The model to be trained can also be specified by setting the train=”true” attribute for the targeted
<View> <View style="overflow: auto;"> <Text name="text" value="$text"/> </View> <Header value="Smoking Status"/> <Choices name="smokingstatus" toName="text" choice="multiple" showInLine="true"> ... </Choices> <Header value="Age"/> <Choices name="age" toName="text" choice="single" showInLine="true"> ... </Choices> <Header value="Gender"/> <Choices name="gender" train="true" toName="text" choice="single" showInLine="true"> ... </Choices> </View>
The trained classification models are also available on the Spark NLP pipeline config list.
If a project is set up to include Classification, Named Entity Recognition and Assertion Status labels and the three kinds of annotations are present in the training data, it is possible to train three models: one for Named Entity Recognition, one for Assertion Status, and one for Classification at the same time. The training logs from all three trainings can be downloaded at once by clicking the download button present in the Training section of the Setup Page. The newly trained models will be added to the Spark NLP pipeline config.

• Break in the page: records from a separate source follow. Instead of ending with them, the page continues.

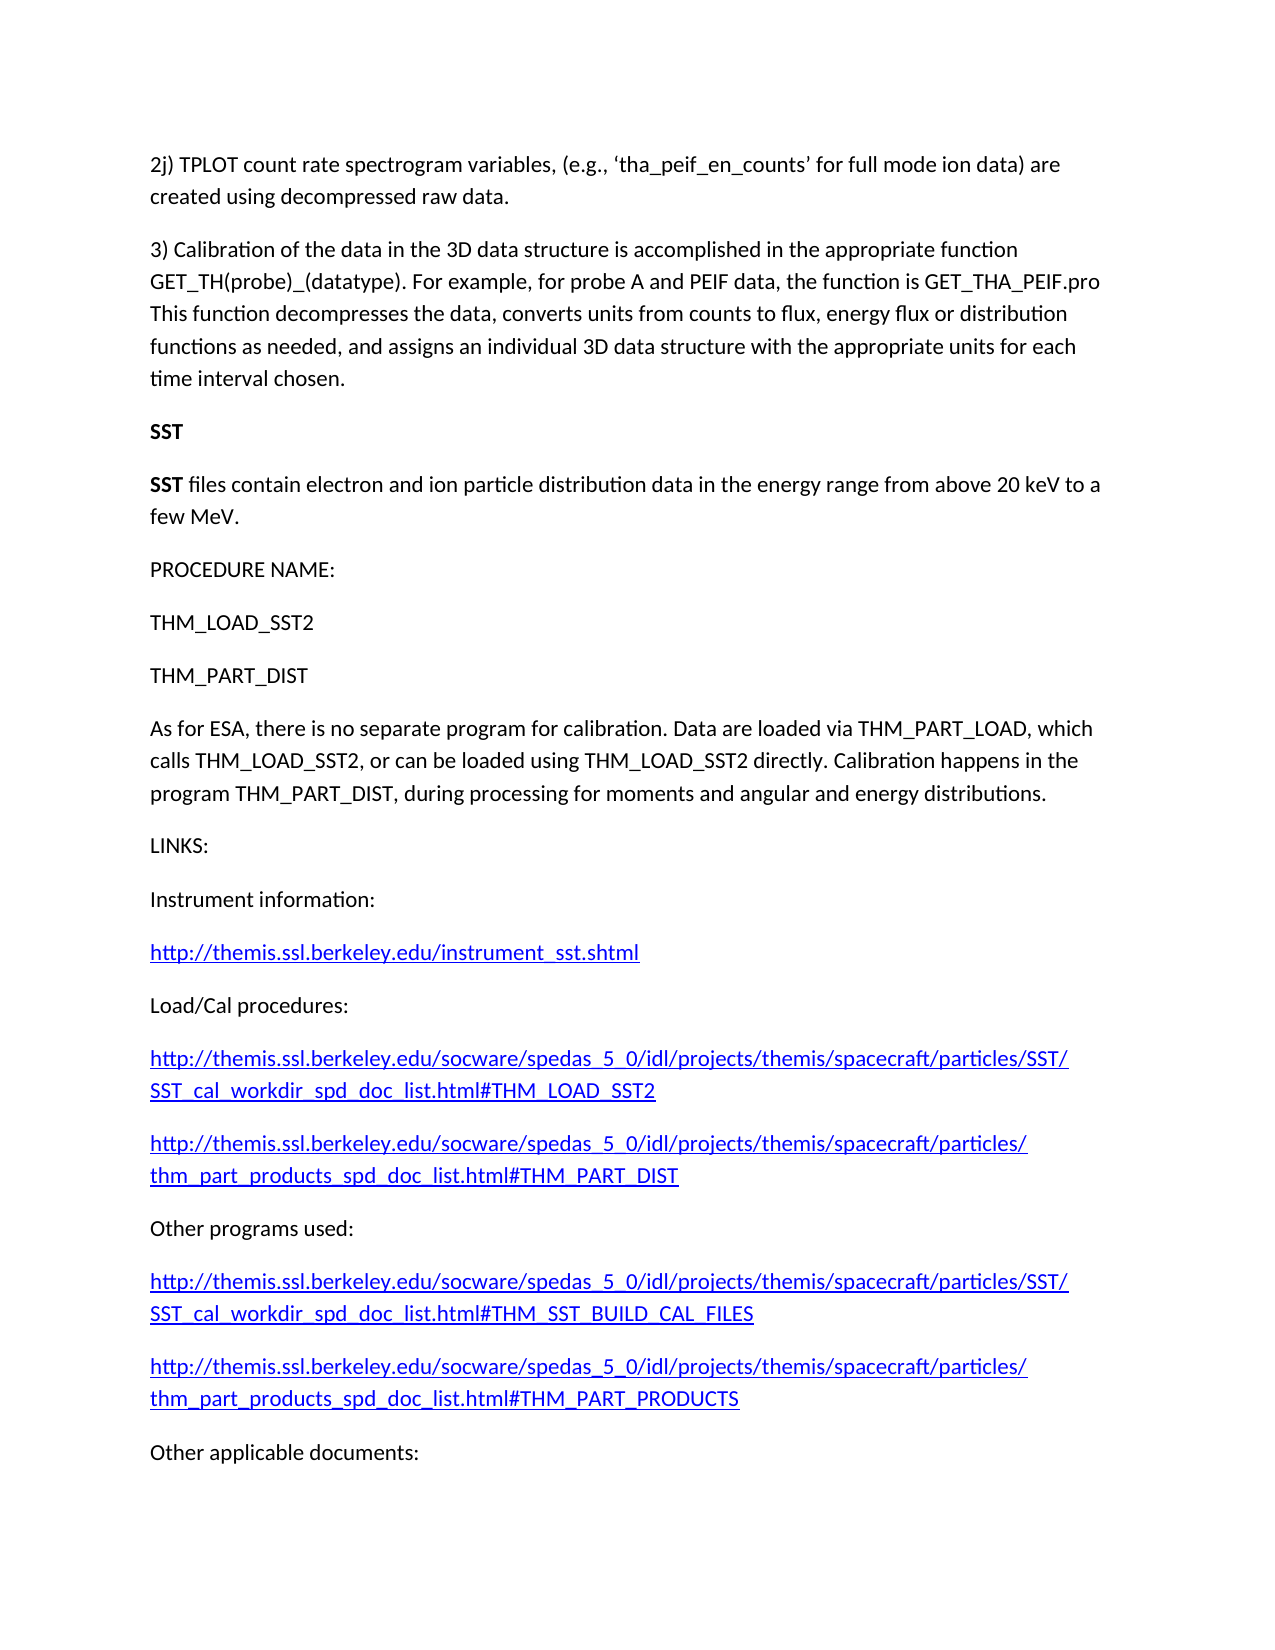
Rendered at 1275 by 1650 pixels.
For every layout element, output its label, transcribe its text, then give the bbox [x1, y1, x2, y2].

text Other applicable documents: [150, 1438, 1125, 1466]
text 3) Calibration of the data in the 3D data structure is accomplished in the appropriate function GET_TH(probe)_(datatype). For example, for probe A and PEIF data, the function is GET_THA_PEIF.pro This function decompresses the data, converts units from counts to flux, energy flux or distribution functions as needed, and assigns an individual 3D data structure with the appropriate units for each time interval chosen. [150, 235, 1125, 392]
text http://themis.ssl.berkeley.edu/socware/spedas_5_0/idl/projects/themis/spacecraft/particles/thm_part_products_spd_doc_list.html#THM_PART_DIST [150, 1129, 1125, 1189]
text THM_LOAD_SST2 [150, 608, 1125, 636]
text Other programs used: [150, 1214, 1125, 1242]
text PROCEDURE NAME: [150, 555, 1125, 583]
text 2j) TPLOT count rate spectrogram variables, (e.g., ‘tha_peif_en_counts’ for full mode ion data) are created using decompressed raw data. [150, 150, 1125, 210]
text SST files contain electron and ion particle distribution data in the energy range from above 20 keV to a few MeV. [150, 470, 1125, 530]
text http://themis.ssl.berkeley.edu/socware/spedas_5_0/idl/projects/themis/spacecraft/particles/thm_part_products_spd_doc_list.html#THM_PART_PRODUCTS [150, 1352, 1125, 1413]
text Instrument information: [150, 885, 1125, 913]
text http://themis.ssl.berkeley.edu/socware/spedas_5_0/idl/projects/themis/spacecraft/particles/SST/SST_cal_workdir_spd_doc_list.html#THM_LOAD_SST2 [150, 1044, 1125, 1104]
text As for ESA, there is no separate program for calibration. Data are loaded via THM_PART_LOAD, which calls THM_LOAD_SST2, or can be loaded using THM_LOAD_SST2 directly. Calibration happens in the program THM_PART_DIST, during processing for moments and angular and energy distributions. [150, 714, 1125, 807]
text THM_PART_DIST [150, 661, 1125, 689]
text SST [150, 417, 1125, 445]
text Load/Cal procedures: [150, 991, 1125, 1019]
text http://themis.ssl.berkeley.edu/socware/spedas_5_0/idl/projects/themis/spacecraft/particles/SST/SST_cal_workdir_spd_doc_list.html#THM_SST_BUILD_CAL_FILES [150, 1267, 1125, 1327]
text LINKS: [150, 832, 1125, 860]
text http://themis.ssl.berkeley.edu/instrument_sst.shtml [150, 938, 1125, 966]
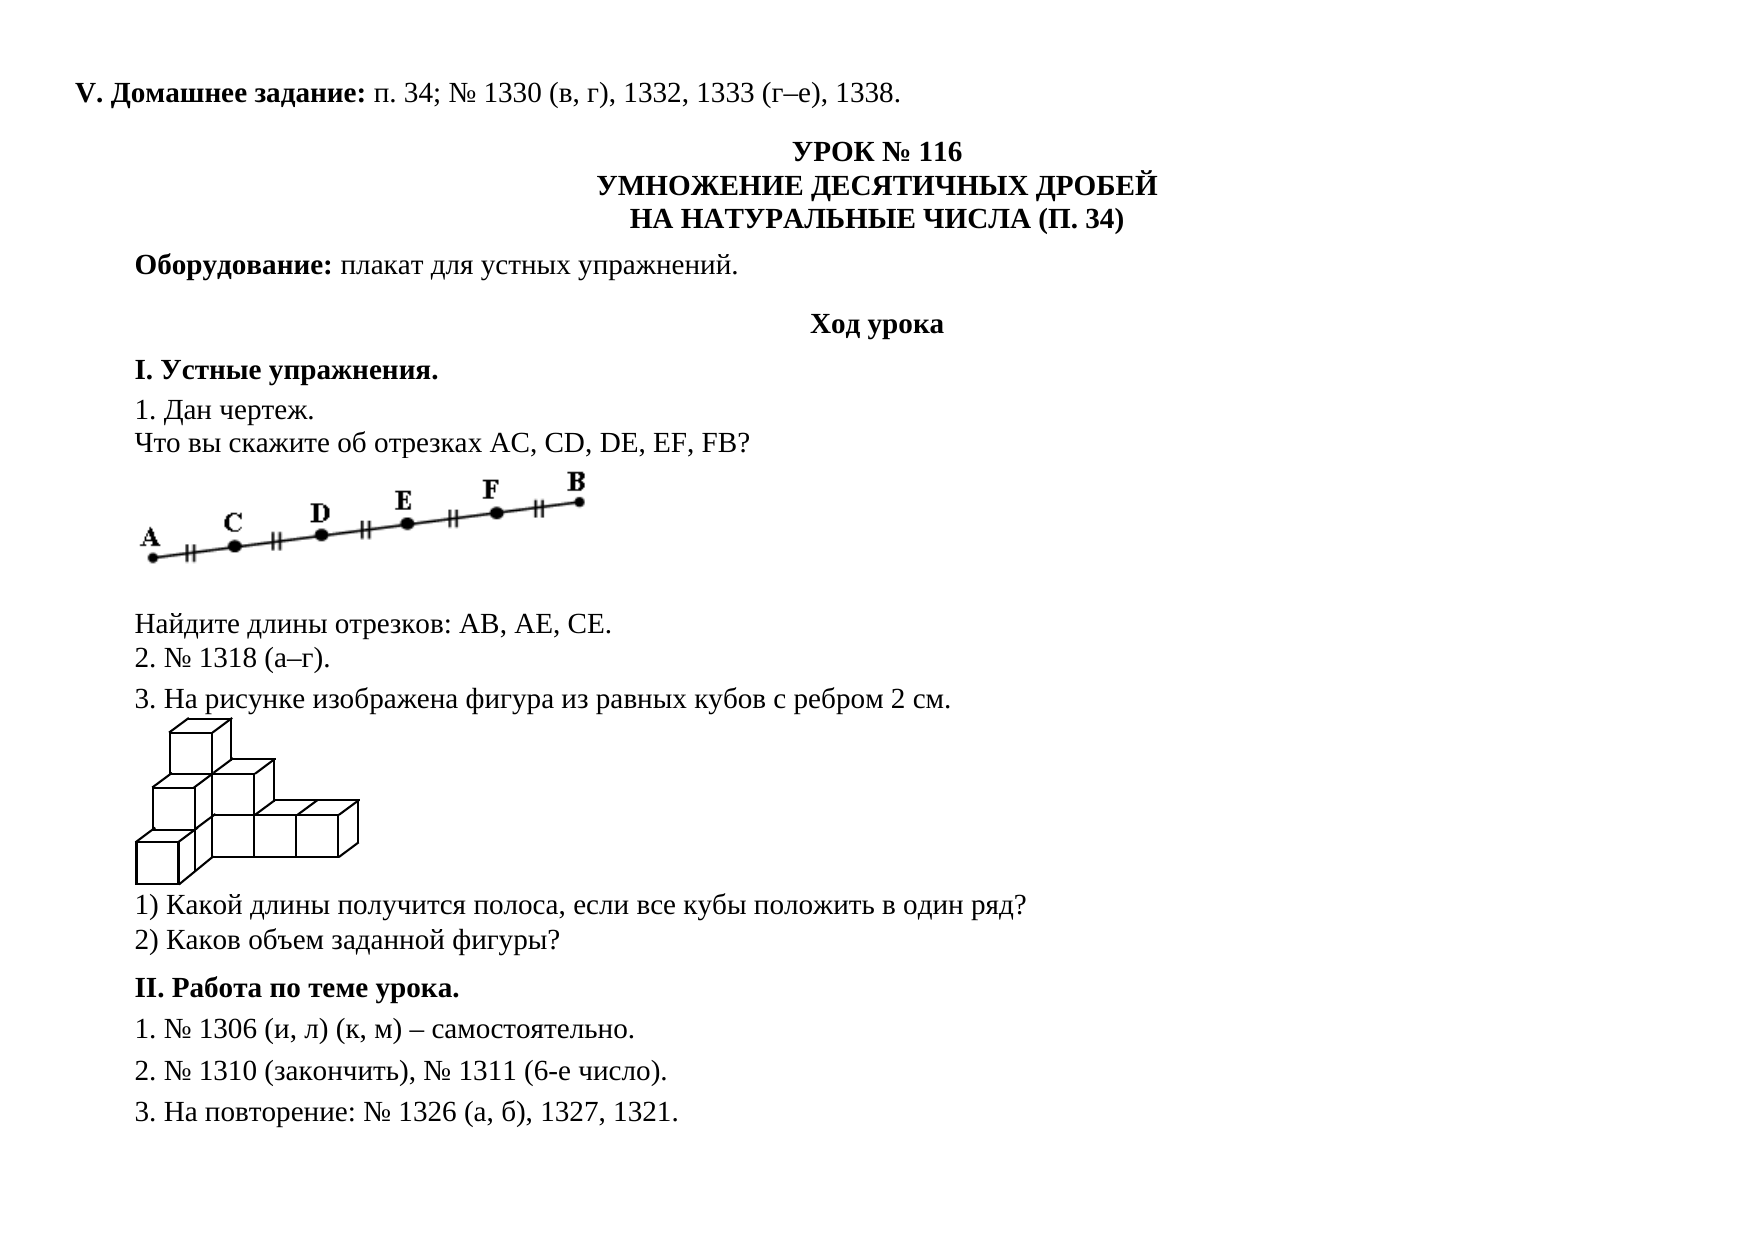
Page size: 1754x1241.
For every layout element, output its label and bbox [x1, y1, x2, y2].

picture [134, 458, 599, 573]
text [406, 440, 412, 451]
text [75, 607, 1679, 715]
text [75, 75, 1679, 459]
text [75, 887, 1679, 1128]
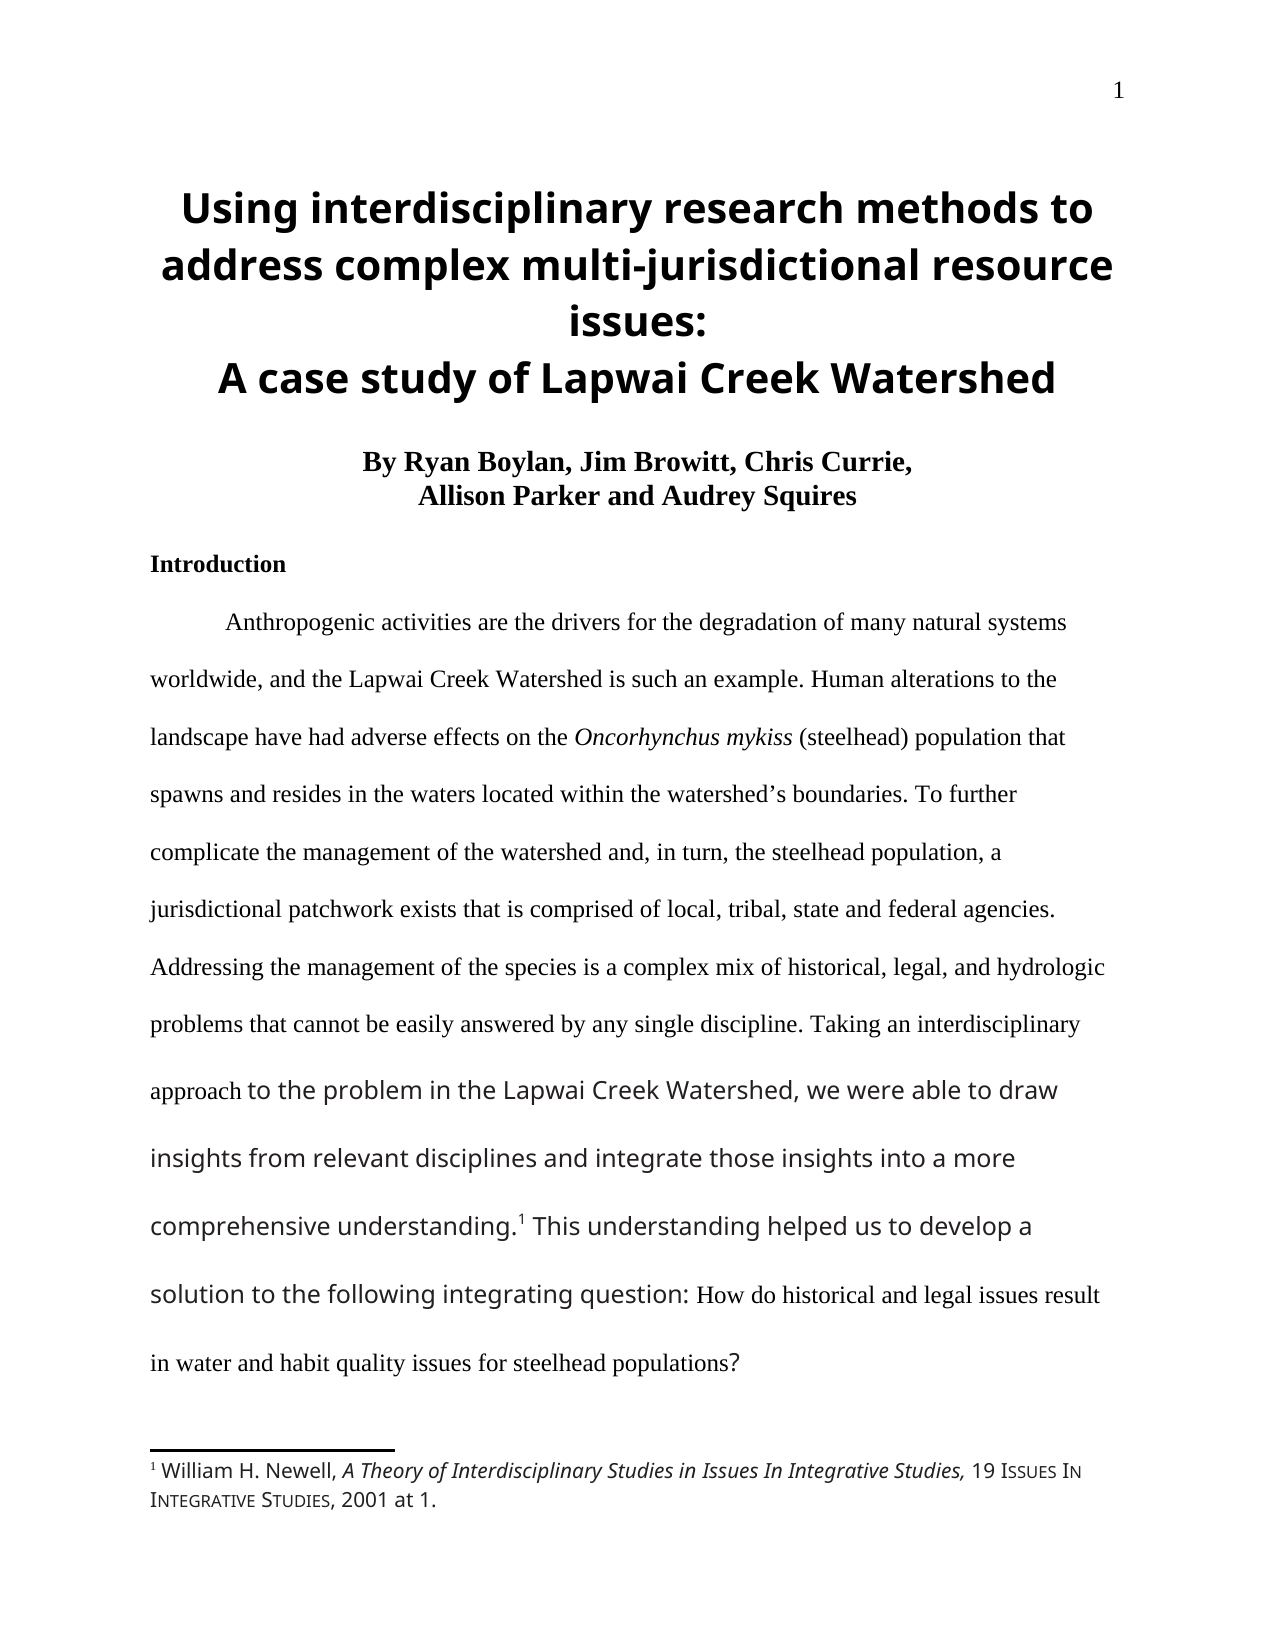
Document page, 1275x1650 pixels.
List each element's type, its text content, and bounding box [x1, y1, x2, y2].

text Anthropogenic activities are the drivers for the degradation of many natural systems worldwide, and the Lapwai Creek Watershed is such an example. Human alterations to the landscape have had adverse effects on the Oncorhynchus mykiss (steelhead) population that spawns and resides in the waters located within the watershed’s boundaries. To further complicate the management of the watershed and, in turn, the steelhead population, a jurisdictional patchwork exists that is comprised of local, tribal, state and federal agencies. Addressing the management of the species is a complex mix of historical, legal, and hydrologic problems that cannot be easily answered by any single discipline. Taking an interdisciplinary approach to the problem in the Lapwai Creek Watershed, we were able to draw insights from relevant disciplines and integrate those insights into a more comprehensive understanding. This understanding helped us to develop a solution to the following integrating question: How do historical and legal issues result in water and habit quality issues for steelhead populations? [150, 607, 1125, 1379]
text Introduction [150, 549, 1125, 578]
text Using interdisciplinary research methods to address complex multi-jurisdictional resource issues: A case study of Lapwai Creek Watershed [150, 179, 1125, 406]
text By Ryan Boylan, Jim Browitt, Chris Currie, Allison Parker and Audrey Squires [150, 444, 1125, 511]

Project Owners or Managers can enable the Active Learning feature by clicking on the corresponding Switch (item 7 on the above image) available on Model Training tab. If this feature is enabled, the NER training gets triggered automatically on every 50 new completions. It is also possible to change the completions frequency by dropdown (8) which is visible only when Active Learning is enabled.
While enabling this feature, users are asked whether they want to deploy the newly trained model right after the training process or not.
If the user chooses not to automatically deploy the newly trained model, this can be done on demand by navigating to the Spark NLP pipeline config and filtering the model by name of the project (3) and select that new model trained by Active Learning. This will update the Labeling Config (name of the model in tag is changed). Hovering on each trained model will show the training date and time.
If the user opts for deploying the model after the training, the Project Configuration is automatically updated for each label that is not associated with a pretrained Spark NLP model, the model information is updated with the name of the new model.
If there is any mistake in the name of models, the validation error is displayed in the Interface Preview Section present on the right side of the Labeling Config area.